It's finally over, at least as far as the calendar of the National Hurricane Center is concerned. Nov. 30 marks the official end of the active six-month Atlantic hurricane season that spawned 17 named storms, from Arlene to Rina.
Of the 17, 10 became hurricanes, and six of those were major events, Category 3 or higher.
In the Caribbean, September was the cruelest month, marking the arrival of behemoths Irma and Maria, two Category 5 storms that left a trail of unprecedented destruction and devastation on seven island nations in particular.
Anguilla, the British Virgin Islands, Dominica, Puerto Rico, St. Barts, St. Maarten/Martin and the U.S. Virgin Islands all took catastrophic hits to their natural settings, properties and people.
The painful recovery process for some of these countries could take years.
According to the Economist, damage from Irma alone tallies up to $13 billion. While totals for the entire season are unclear, Puerto Rico Gov. Roberto Rosello's recent request for $94 billion in federal aid gives some sense of Maria's toll in the region.
Another indication of the severity of this season is that tourism growth to the Caribbean region has been dramatically impacted by the storms.
The region had originally forecast a growth rate between 2.5% and 3.5% this year over last. Now the forecast stands at 1% to 2%.

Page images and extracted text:
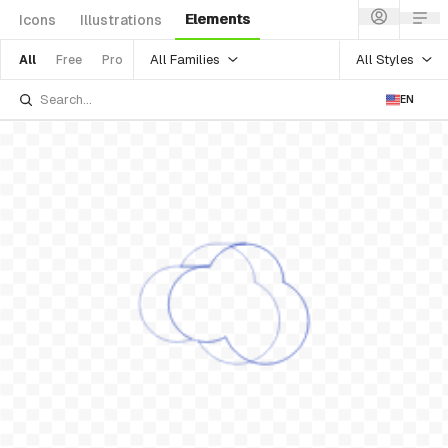
Elements
Icons
Illustrations
All Families
All Styles
All
Free
Pro
EN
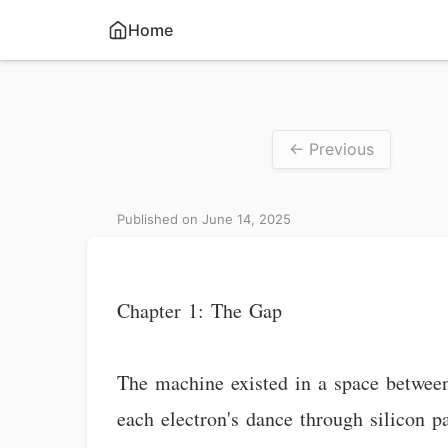
Home
← Previous
Published on June 14, 2025
Chapter 1: The Gap
The machine existed in a space between 
each electron's dance through silicon 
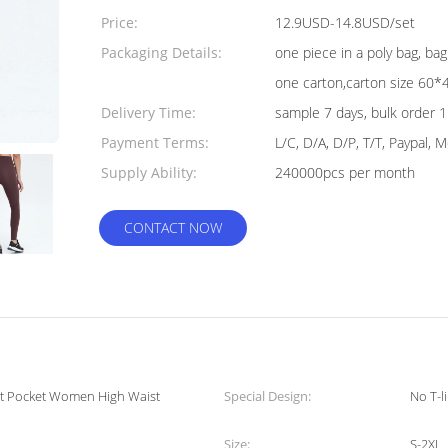
Quantity:
Price:
12.9USD-14.8USD/set
Packaging Details:
one piece in a poly bag, b
one carton,carton size 60
Delivery Time:
sample 7 days, bulk order 
Payment Terms:
L/C, D/A, D/P, T/T, Paypal,
Supply Ability:
240000pcs per month
CONTACT NOW
nt Pocket Women High Waist
Special Design:
No T-l
Size:
S-2XL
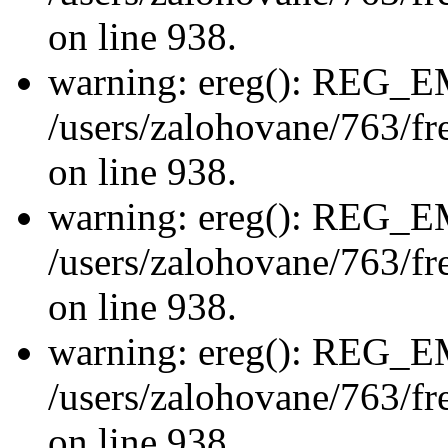
on line 938.
warning: ereg(): REG_
/users/zalohovane/763/fre
on line 938.
warning: ereg(): REG_
/users/zalohovane/763/fre
on line 938.
warning: ereg(): REG_
/users/zalohovane/763/fre
on line 938.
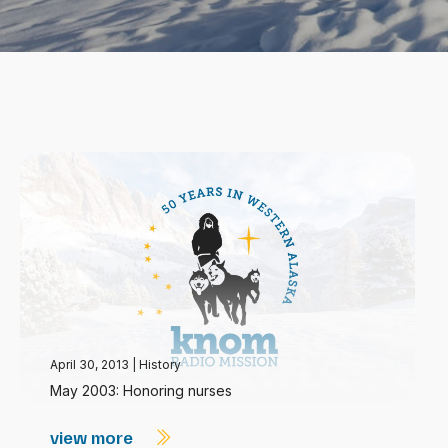
April 30, 2013
|
History
May 2003: Honoring nurses
view more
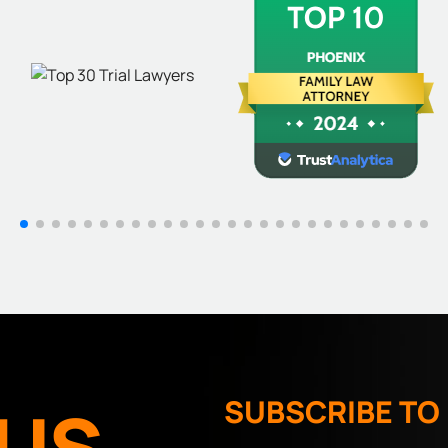
US
SUBSCRIBE TO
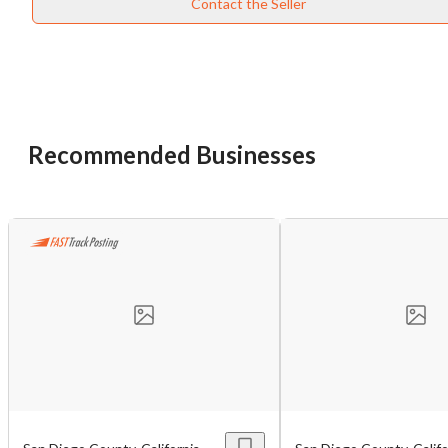
Contact the Seller
Recommended Businesses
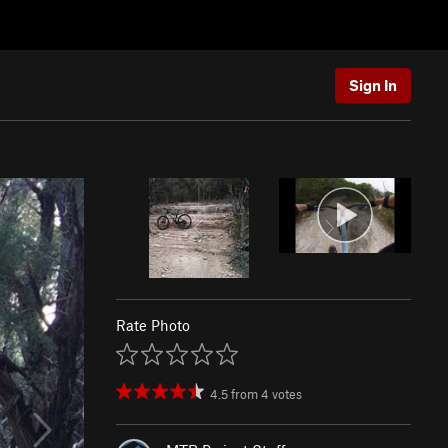
Sign In
Rate Photo
4.5
from
4
votes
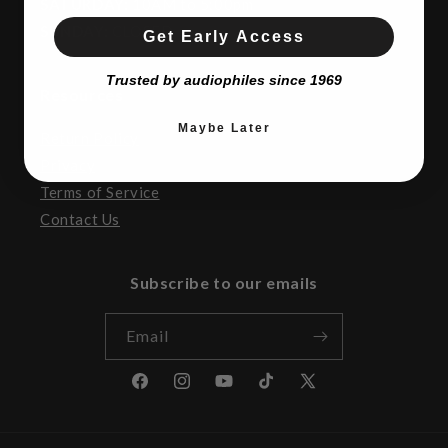
SATURDAY:
10AM to 5:00pm
SUNDAY:
CLOSED
Get Early Access
Trusted by audiophiles since 1969
Resources
Maybe Later
Return Policy
Privacy
Terms of Service
Contact Us
Subscribe to our emails
Email
Facebook
Instagram
YouTube
TikTok
X
(Twitter)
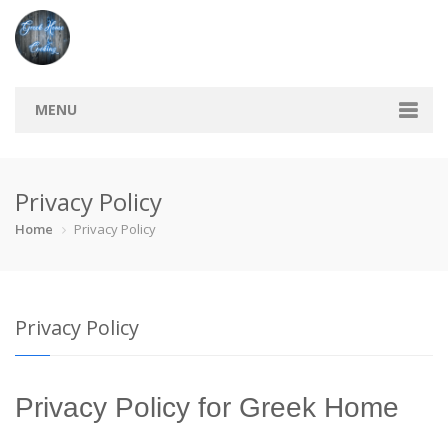
MENU
Home
Privacy Policy
Categories
Home
Privacy Policy
Bread
Breakfast
Cocktail
Cookie
Finger foo…
Pies
Sauce
Savory
Privacy Policy
Soup
Sweets
Vegeterian
Recipes
Privacy Policy for Greek Home
Tips & Tricks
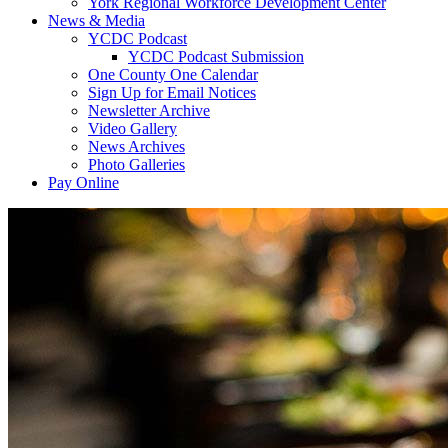
York Regional Workforce Development Center
News & Media
YCDC Podcast
YCDC Podcast Submission
One County One Calendar
Sign Up for Email Notices
Newsletter Archive
Video Gallery
News Archives
Photo Galleries
Pay Online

**PROBLEMS TO SOLVE**
• a. Copy out everything in the passage on the Atlantic hurricane season from "According to the" down to "in the region.".
• b. In the passage on the Atlantic hurricane season, what is the current forecast for the Caribbean region's tourism growth rate?

**ANSWERS FOR THIS EXERCISE**
• a.
According to the Economist, damage from Irma alone tallies up to $13 billion. While totals for the entire season are unclear, Puerto Rico Gov. Roberto Rosello's recent request for $94 billion in federal aid gives some sense of Maria's toll in the region.

• b. 1% to 2%